[Prompt] Express these lines as a Markdown table with the columns Row and Line, giving each non-blank line its own numbered row.

Stored dataset items:
* START *

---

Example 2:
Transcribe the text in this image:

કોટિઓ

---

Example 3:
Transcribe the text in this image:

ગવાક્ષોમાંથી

* END *

[Solution to this task]
| Row | Line |
|---|---|
| 1 | --- |
| 2 | Example 2: |
| 3 | Transcribe the text in this image: |
| 4 | કોટિઓ |
| 5 | --- |
| 6 | Example 3: |
| 7 | Transcribe the text in this image: |
| 8 | ગવાક્ષોમાંથી |